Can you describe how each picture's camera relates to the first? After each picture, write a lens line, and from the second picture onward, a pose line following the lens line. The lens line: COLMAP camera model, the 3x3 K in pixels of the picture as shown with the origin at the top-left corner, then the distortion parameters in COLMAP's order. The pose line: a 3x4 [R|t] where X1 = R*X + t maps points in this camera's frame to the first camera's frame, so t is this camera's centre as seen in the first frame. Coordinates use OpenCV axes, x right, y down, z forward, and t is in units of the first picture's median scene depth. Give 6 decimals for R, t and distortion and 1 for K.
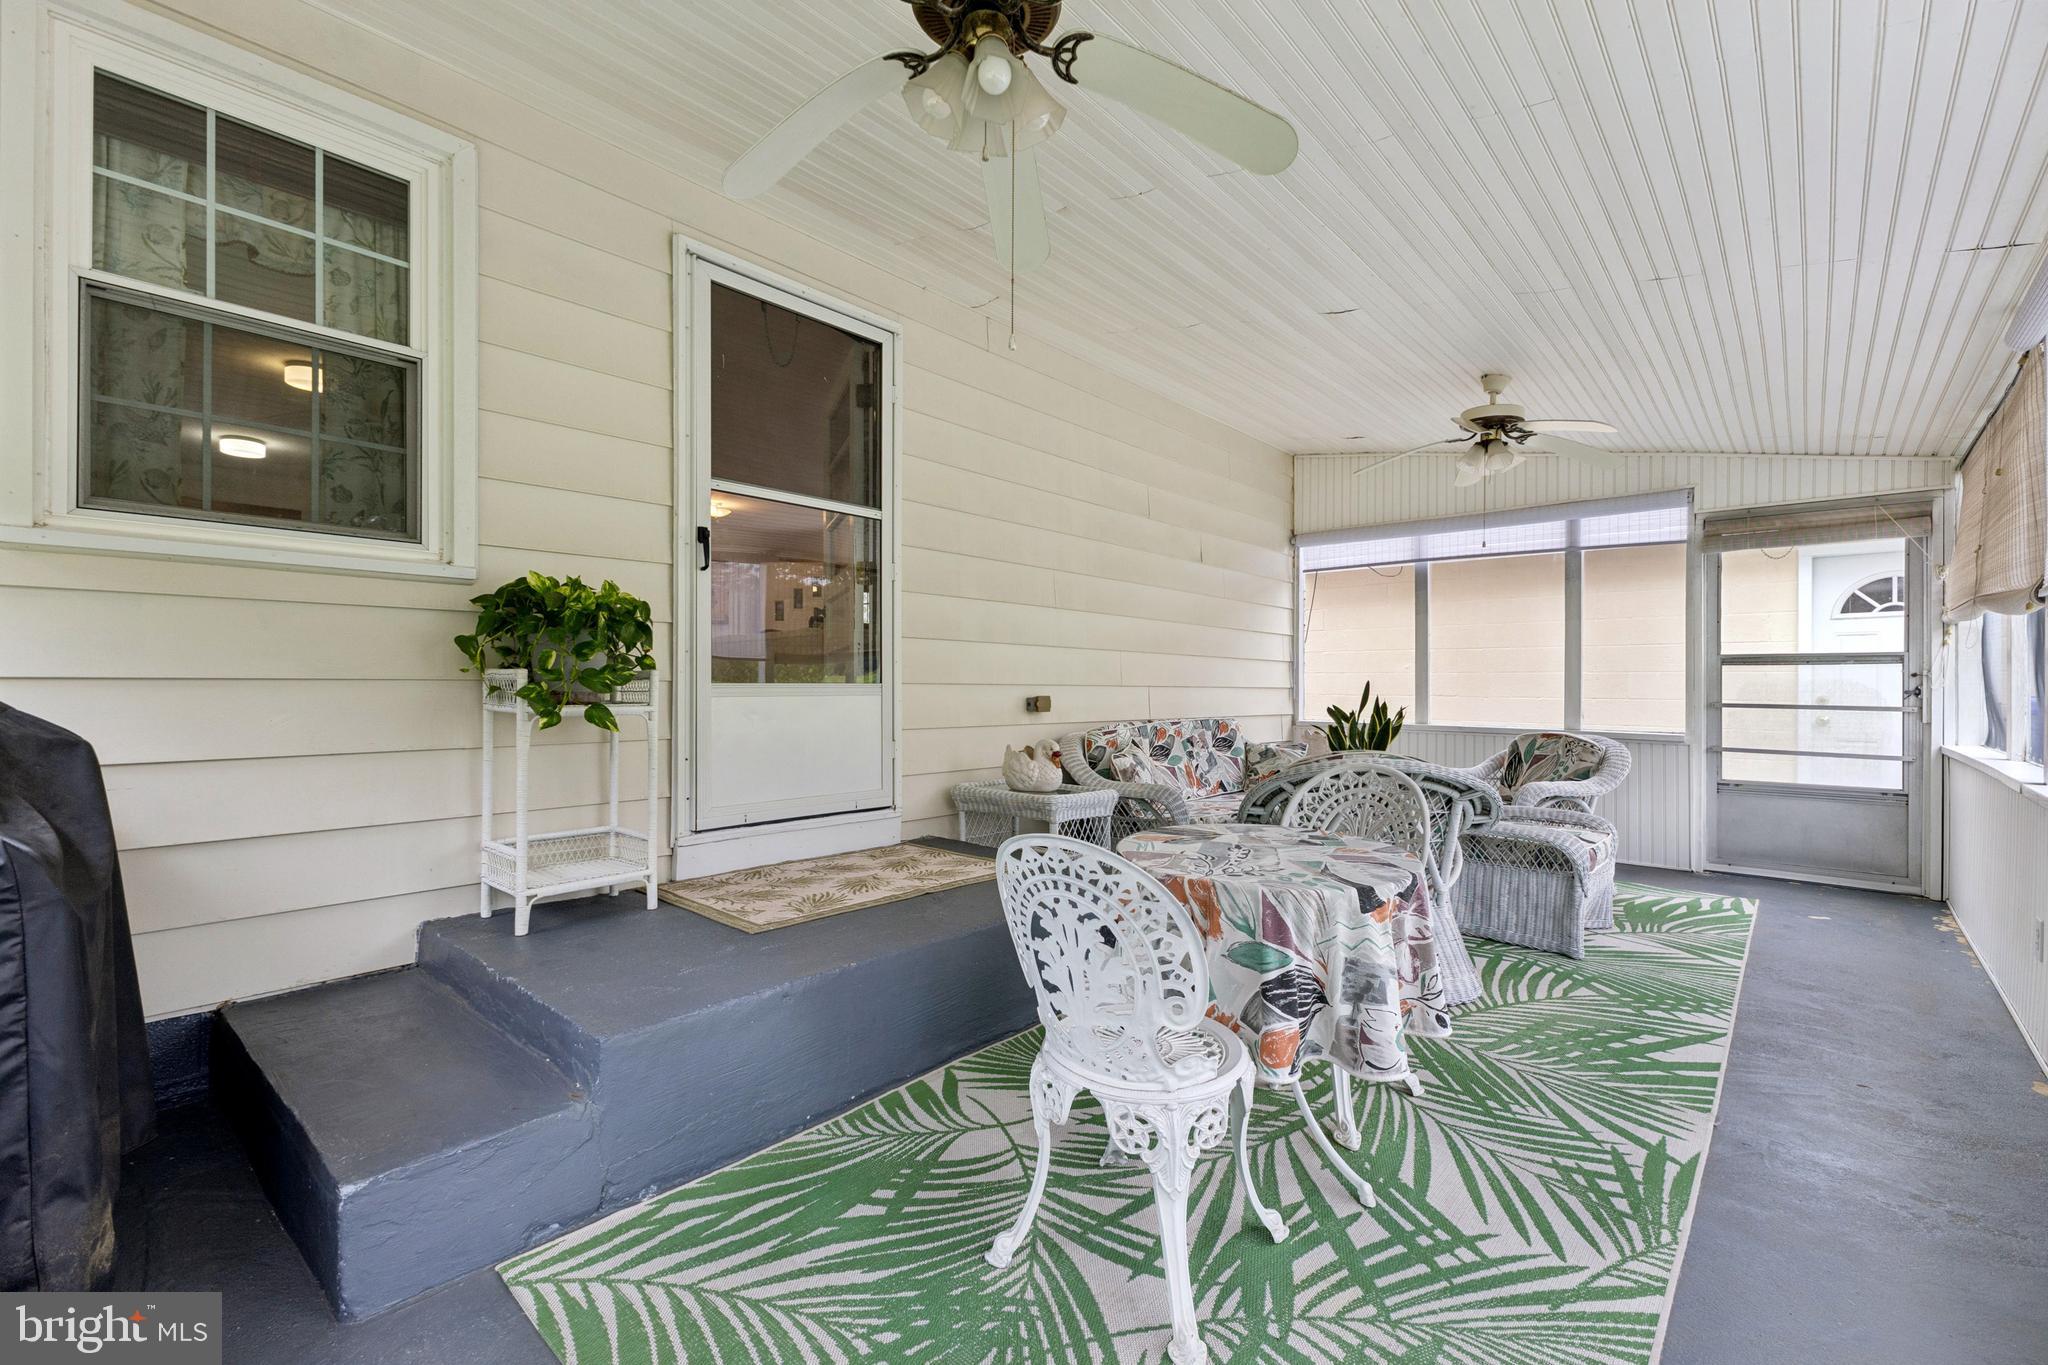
lens RADIAL K [[899.2, 0, 1026.8], [0, 899.2, 686.0], [0, 0, 1]] dist [0.020311, -0.006364]
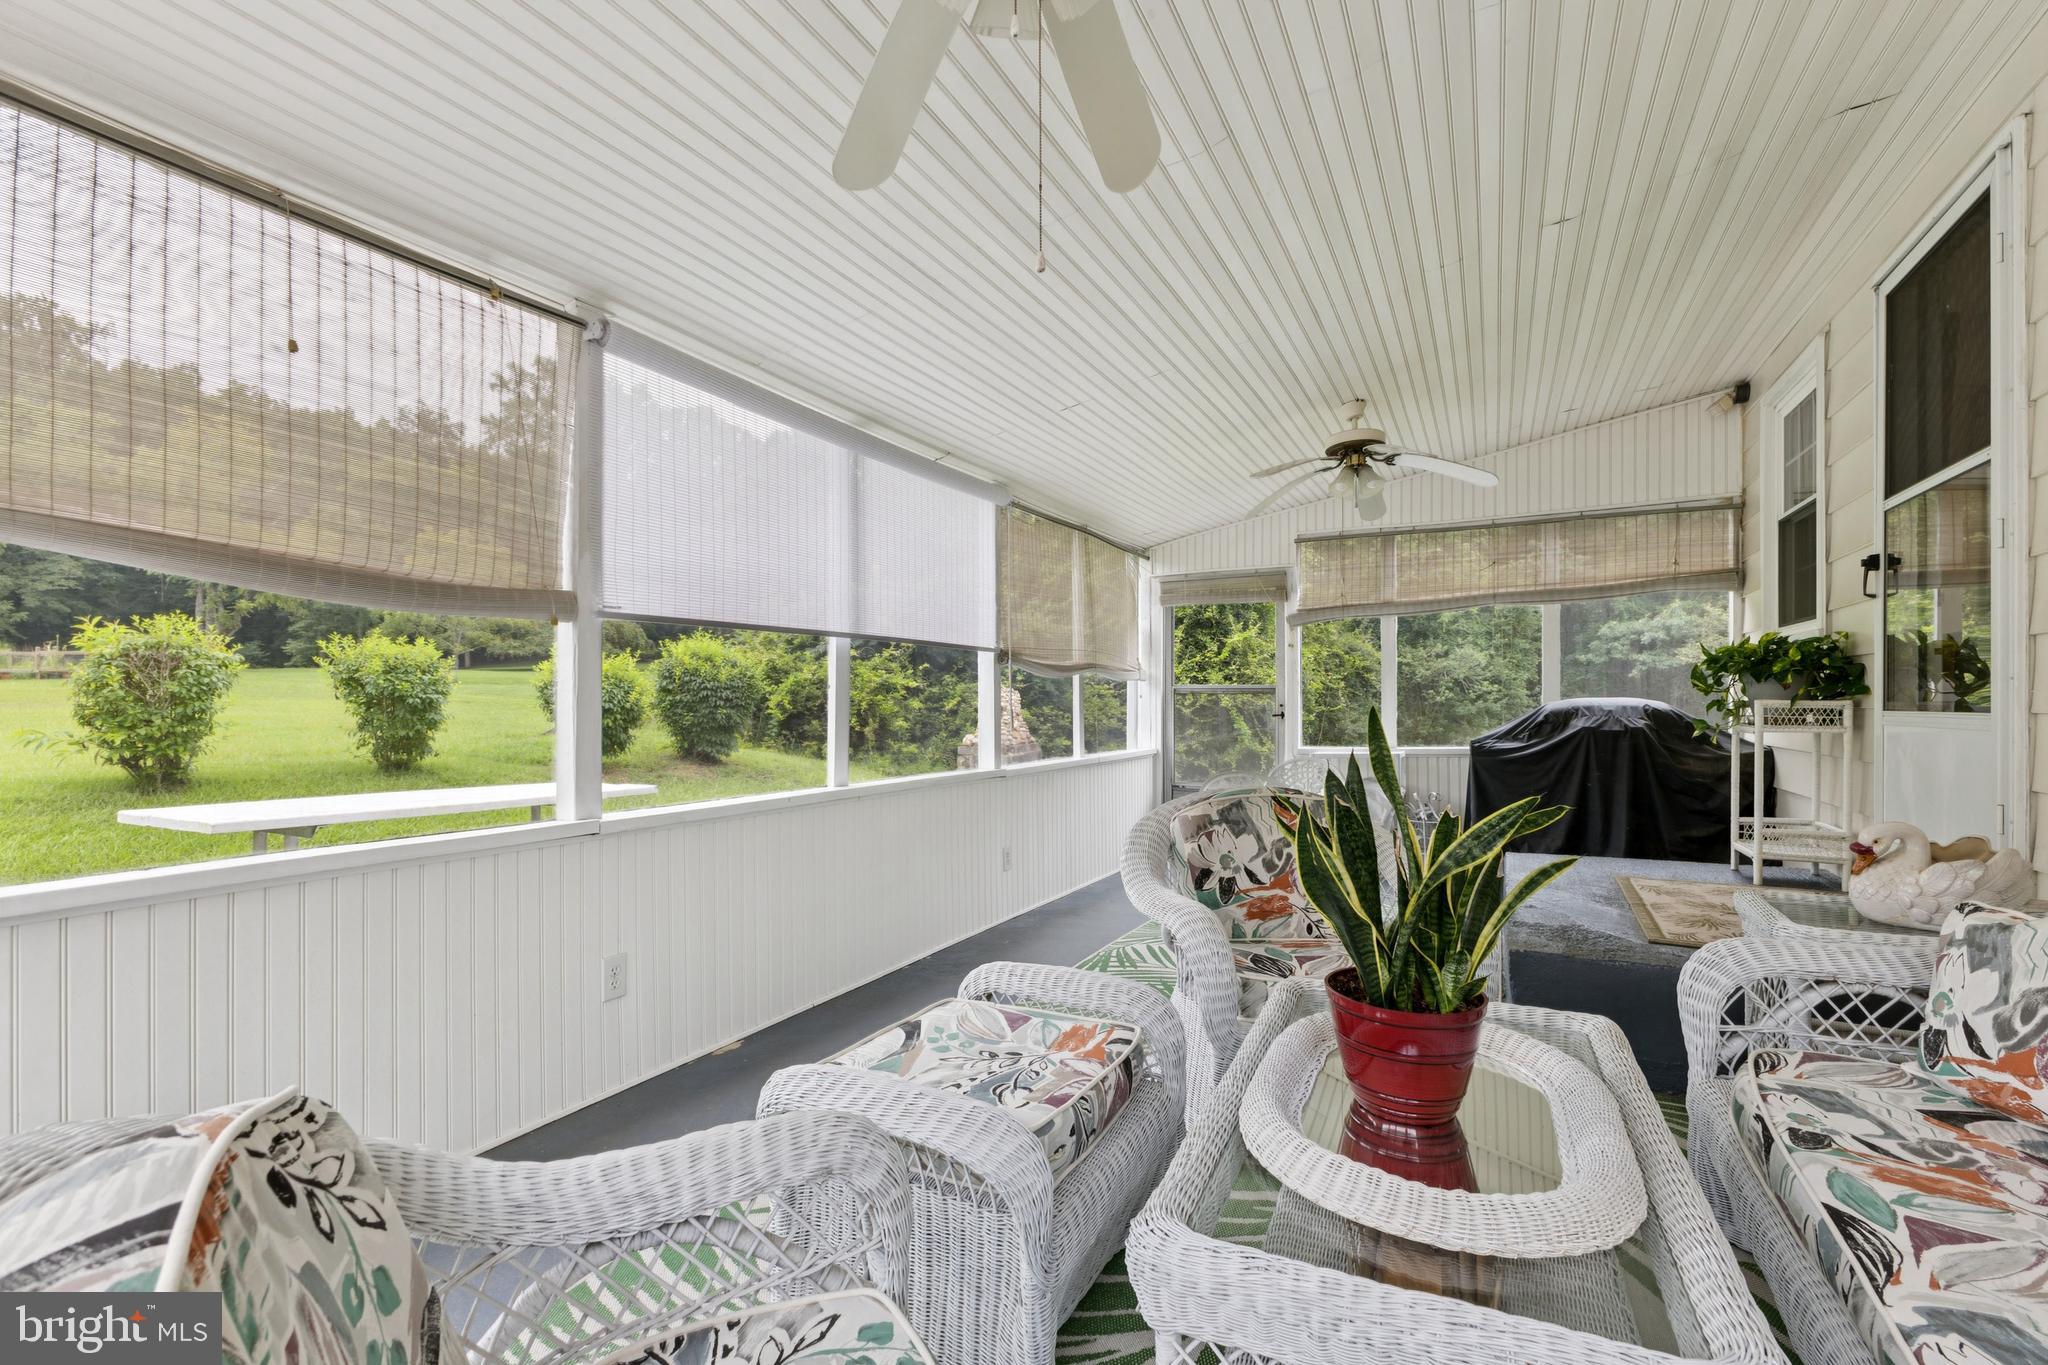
lens RADIAL K [[899.2, 0, 1023.7], [0, 899.2, 696.4], [0, 0, 1]] dist [0.020311, -0.006364]
pose [[-0.973569, -0.005813, -0.228321, 1.266004], [-0.004136, 0.999961, -0.007825, -0.015431], [0.228357, -0.006674, -0.973555, 2.827517]]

| Requirement |
Revise the listing so that "lens line" becomes "intrinsics line" everywhere it appears, with nothing else altered, and leave the pictures out of your answer.

| Output of the task |
Can you describe how each picture's camera relates to the first? After each picture, write a intrinsics line, and from the second picture onward, a pose line following the intrinsics line. The intrinsics line: COLMAP camera model, the 3x3 K in pixels of the picture as shown with the origin at the top-left corner, then the distortion parameters in COLMAP's order. The pose line: a 3x4 [R|t] where X1 = R*X + t maps points in this camera's frame to the first camera's frame, so t is this camera's centre as seen in the first frame. Coordinates use OpenCV axes, x right, y down, z forward, and t is in units of the first picture's median scene depth. Give 6 decimals for R, t and distortion and 1 for K.
lens RADIAL K [[899.2, 0, 1026.8], [0, 899.2, 686.0], [0, 0, 1]] dist [0.020311, -0.006364]
lens RADIAL K [[899.2, 0, 1023.7], [0, 899.2, 696.4], [0, 0, 1]] dist [0.020311, -0.006364]
pose [[-0.973569, -0.005813, -0.228321, 1.266004], [-0.004136, 0.999961, -0.007825, -0.015431], [0.228357, -0.006674, -0.973555, 2.827517]]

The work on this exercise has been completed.